Alois Nebel, film européen d'animation de l'année 2012

'Alois Nebel', photo: Negativ s.r.o.

Les European Academy Awards se sont terminés samedi à Malte avec une victoire pour Alois Nebel, sorti il y a un peu plus d’un an sur les écrans tchèques. Fort du Prix européen du film d’animation, Alois Nebel est devenu le troisième film tchèque récompensé lors de cette cérémonie. Un succès qui surprend avant tout Tomáš Luňák, son réalisateur, et Jaroslav Rudiš et Jaromír 99, les auteurs de la bande-dessinée éponyme dont est tiré le film.

'Alois Nebel',  photo: Negativ s.r.o.
Alois Nebel est avant-tout un récit historique et biographique, qui revient sur deux périodes importantes de l’histoire tchèque : l’expulsion des Allemands des Sudètes à la fin de la Seconde Guerre mondiale et la Révolution de velours en 1989. L’idée d’origine était pensée comme un projet « underground » dans un pays où la bande-dessinée n’occupe qu’une petite place, et où les deux thèmes abordés restent compliqués à traiter. Le succès de la version papier, puis de la version animée, a donc beaucoup surpris les auteurs, comme l’explique Jaroslav Rudiš :

Jaroslav Rudiš,  photo: Archives de ČRo
« Tout a commencé comme un projet underground, rebelle, punk ou même quelque chose de pas sérieux, car nous l’avons avant tout imaginé avec Jaromír 99 pour nous-mêmes. Je lui ai raconté l’histoire de mon grand-père, qui s’appelait Alois.
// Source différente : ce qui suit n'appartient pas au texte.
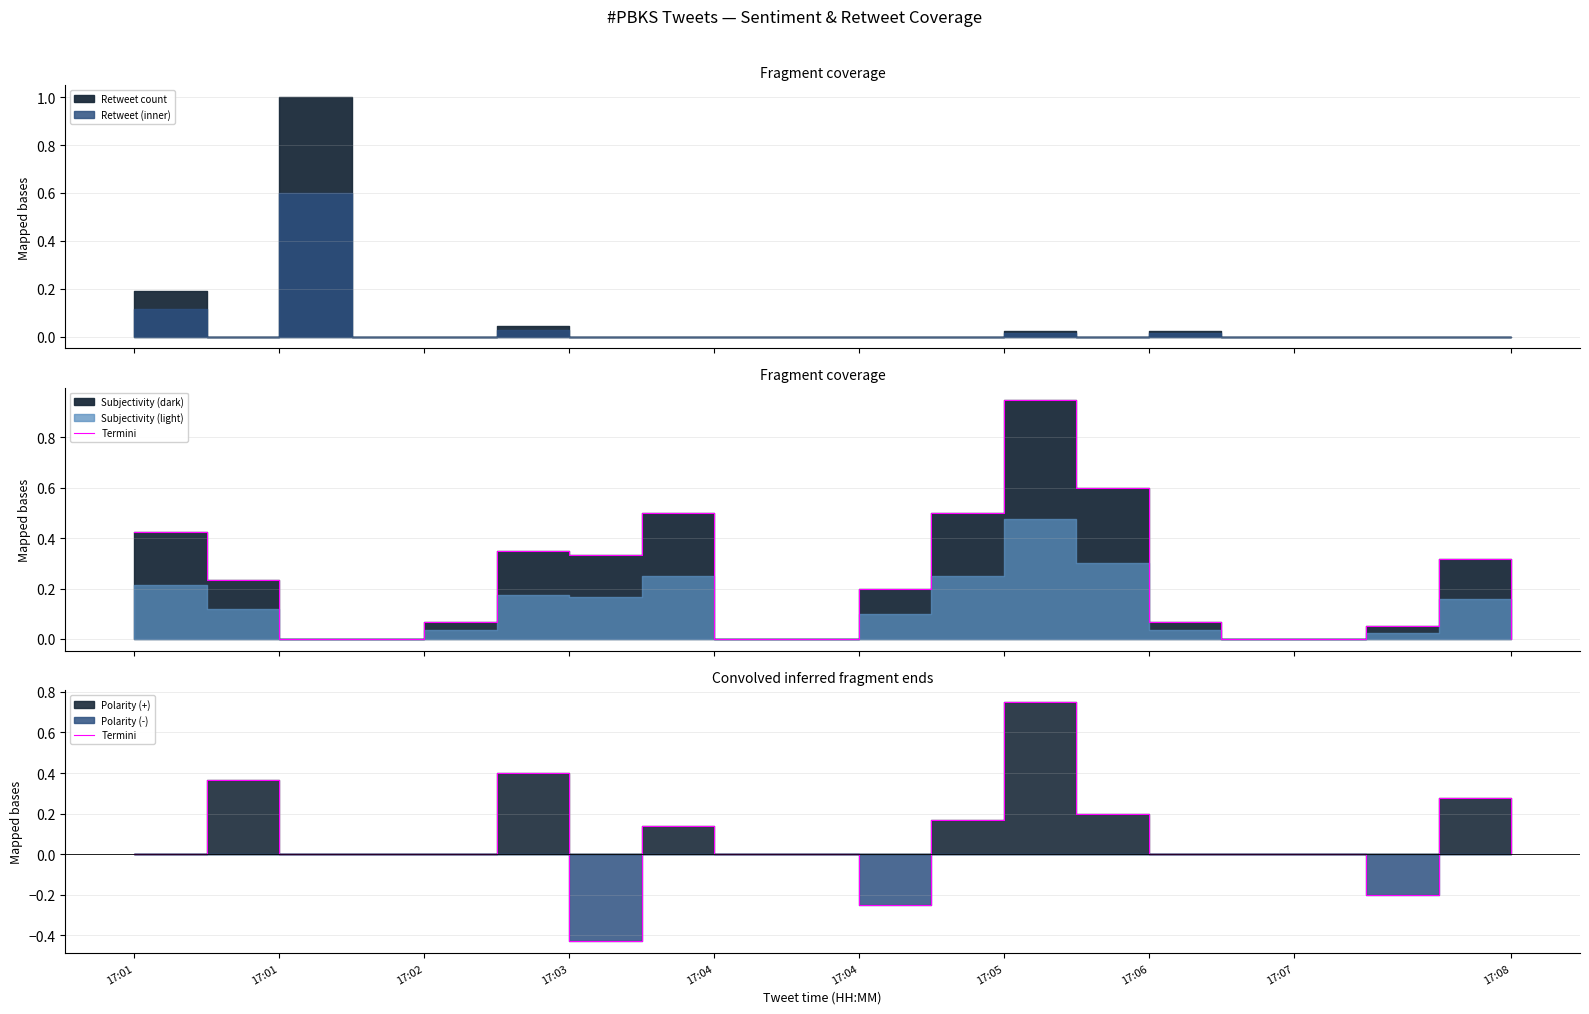

Reading left to right, extract all data points from this chart.

0.0	0.4	0.0	0.0	0.0	0.4	-0.4	0.1	0.0	0.0	-0.2	0.2	0.8	0.2	0.0	0.0	0.0	-0.2	0.3	0.0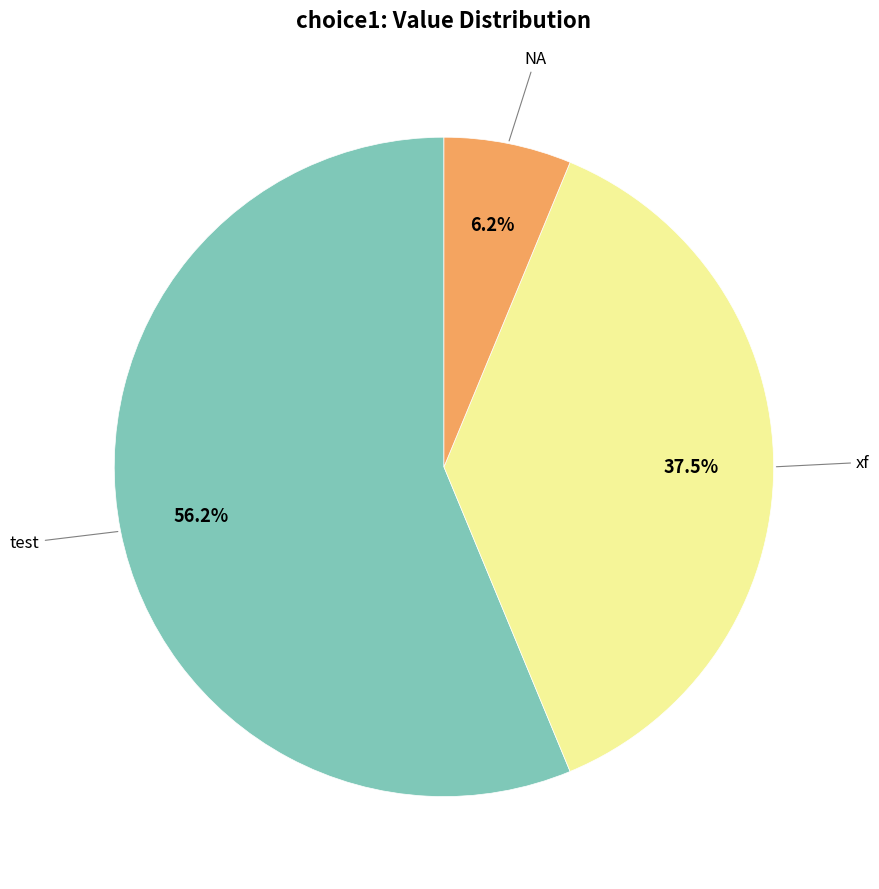

Is there any slice that represents more than half of the pie?

Yes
Il était chef de gare près de la frontière et a changé les aiguillages pour tous les trains possibles, exactement comme le fait Alois Nebel dans la BD puis dans le film. Et il ne nous est jamais venu à l’esprit qu’un tel phénomène émergerait de tout ça, qu’Alois Nebel de la petite gare du Ruisseaux Blanc atterirait à Malte. »

Les sujets abordés par le film à travers le passé et le présent du personnage principal touchent une corde sensible de l’histoire des Tchèques : l’expulsion des Allemands à la fin de la guerre est un sujet peu discuté et peu enseigné dans le pays, même depuis le changement de pouvoir en 1989. Maintenir la mémoire de cet évènement, y compris dans son aspect sombre et violent, fait partie du projet des auteurs de la bande-dessinée et du film. Pour Jaromír 99, le dessinateur, la bande-dessinée offre un bon moyen d’aborder des thèmes historiques douloureux :

'Alois Nebel',  photo: Negativ s.r.o.
« Dans la BD, ce genre fonctionne. Il suffit de penser à la BD de Joe Sacco qui se déroule en Yougoslavie. Ça rapproche les gens de la guerre et ça facilite la compréhension d’une situation. Je ne sais pas pourquoi la BD possède cette force, mais c’est le cas. Il y a une réelle tendance à faire de la BD humaniste, documentaire. »

C’est ce même aspect qui a intéressé le réalisateur Tomáš Luňák. Outre le choix du sujet et son récit, c’est la technique du dessinateur qui l’a séduit. Le trait de Jaromír 99 permet selon lui de montrer la nuance des évènements, ou comment un moment de changement positif peut être accompagné d’une histoire sombre et violente que l’on préfère oublier. C’est pour coller à ce trait si particulier qu’il a fait le choix de la rotoscopie pour adapter la bande-dessinée, se démarquant ainsi du film Valse avec Bachir, auquel on compare souvent Alois Nebel. Le producteur Pavel Strnad explique cette différence :

'Alois Nebel',  photo: Negativ s.r.o.
« Visuellement cela rappelle Valse avec Bachir même si ce film a été fait avec une autre technique que la nôtre. Ce film est beaucoup plus stylisé, si vous pensez aux personnages, tandis que les dessins de Jaromír 99 sont plus réalistes. Par ailleurs, nous avons eu recours à de vrais acteurs dont les figures ont été redessinées, contrairement à Valse avec Bachir, où tout est animé. »

Le film Alois Nebel, déjà sorti à l’étranger et notamment en France et en Russie, continue de faire la tournée des festivals internationaux. L’« oscar européen » en poche, le succès du film devrait continuer à aller bon train.